Hier noch die Links für interessierte Leser:
Wahl2006 / Nominierungsverfahren / Diskussion / Neuauflage / "neutrale" Wahl


----------



## kolbendosierer (12 Januar 2008)

Moin,

schade das man nicht für mehreren Usern Stimmen abgeben kann.

Den ich denke jeder von denen auf der Liste hätte eine Verdient.

Go Ralle Go 

Schönes WE

Robert


----------



## Larry Laffer (12 Januar 2008)

Ich stimme *kolbendosierer* voll zu.
Am Liebsten würde ich meine Stimme auch mehreren Kandidaten geben ...
C'est la vie


----------



## Perfektionist (12 Januar 2008)

nun geb ich auch mal meine Stimme ab. ohne vorher auf ein eventuell bereits vorhandenes Ergebnis zu schielen, aber nach Studium einiger Benutzerprofile und nochmaliger Betrachtung des Rankings ...

ich sehe zur Auswahl etwa drei bis sieben User2007, wenn ich die Liste der Nominierten lese, deutlich mehr als zehn UserEVER.

*KNOPFDRÜCK*


EDIT: bin wieder zurück - also, die zehn vor mir abgegebenen Stimmen, ich denke, die liegen nicht ganz falsch ...


----------



## Lipperlandstern (12 Januar 2008)

Sooo....... noch schnell meine Stimme abgegeben und ab in den Urlaub  .

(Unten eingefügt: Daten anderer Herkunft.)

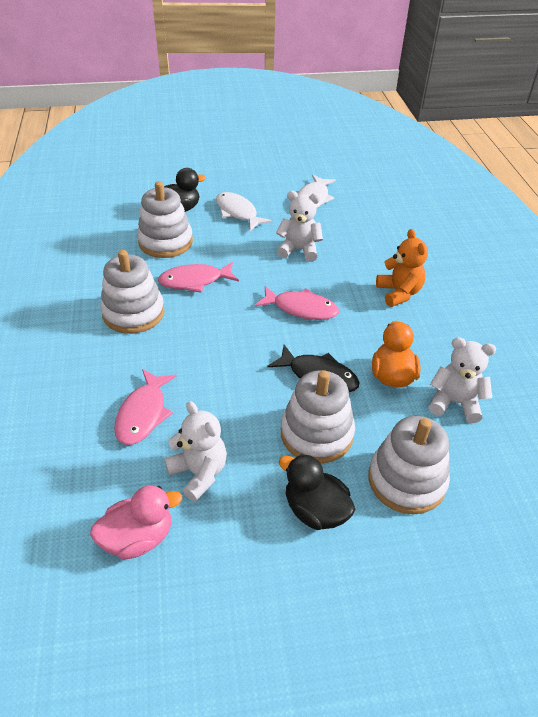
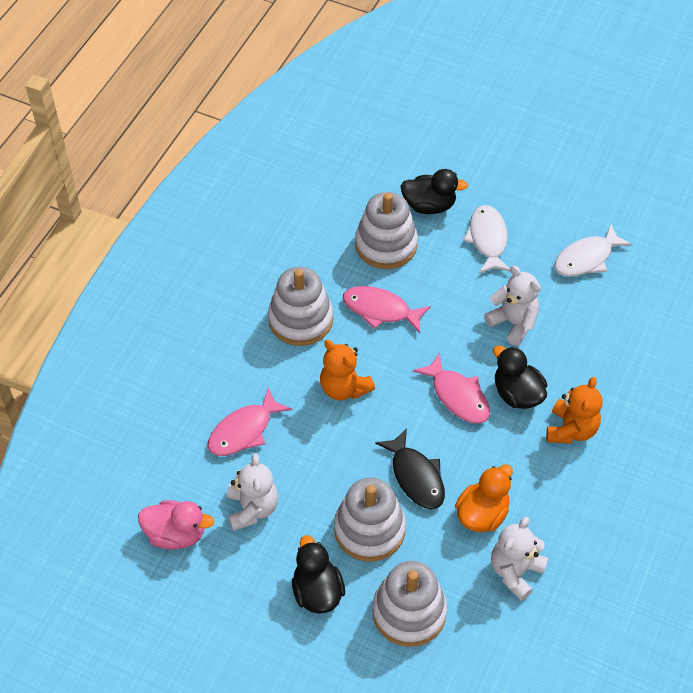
camera: 35 degrees right, 10 degrees up
(208, 342) = (344, 388): none -> orange teddy bear
(342, 289) = (517, 394): none -> black duck
(454, 402) = (515, 571): white teddy bear -> white teddy bear turned 105 degrees counterclockwise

Dank an ZOTOS für die Auswertung des doch recht aufwändigen (aber in meinen Augen fast perfekten) Normierungsverfahrens. Dafür hättest Du eigenlich den Titel verdient..... aber das wäre ja dann erst für 2008 :-D ( Ich merk mir das mal vor)


----------



## godi (12 Januar 2008)

So habe nun auch meine Stimme abgegeben nach einem halben Tag lange überlegen zwischen 3 Personen!
Ist ja schwieriger als den Bundespräsidenten zu wählen! 

godi


----------



## eYe (12 Januar 2008)

Also da ich mich ned entscheiden möchte zwischen meinen Favs werde ich mich einfach meiner Stimme enthalten.

Auch wenn ich nicht alle Nicks zuordnen kann, haben wohl alle auf der Liste diesen Titel verdient 

Und damit es keinen Streit gibt nehme ich ihn einfach an mich


----------



## dtsclipper (14 Januar 2008)

Ich glaube den Text hab' ich schon mal geschrieben - 
Aber das Stimmvieh hat gewählt !


----------



## gingele (14 Januar 2008)

Wer lesen kann ist klar im Vorteil, ich dachte von den möglichen zehn Stimmen die man abgeben konnte wäre die Wahl aber jetzt weiß ich das es nur ein Auswahlverfahren für die besten zehn ist. Naja dann muß ich mich halt für einen Entscheiden, ist nicht einfach.


----------



## Dabbes vorm Herrn (14 Januar 2008)

Mein Voting war nicht wirklich gerechtfertigt, da mehrere für mich ganz oben auf der Liste stehen müssten....


----------



## Rainer Hönle (14 Januar 2008)

Ich halte alle genannten für würdig, den Titel zu tragen. Deshalb habe ich bei mir das Los entscheiden lassen .
Hätte vielleicht alle fragen sollen, wer die größte Party bei seiner Wahl schmeißt und danach entscheiden sollen . Obwohl, Ralles Party letztes Jahr auf dem Treffen fand ja dann auch nicht statt. Gibt es dann dieses Jahr ein Doppelfest?


----------



## rs-plc-aa (14 Januar 2008)

Wirklich schwierig - aber da muss man einfach spontan drücken, hilft ja nichts...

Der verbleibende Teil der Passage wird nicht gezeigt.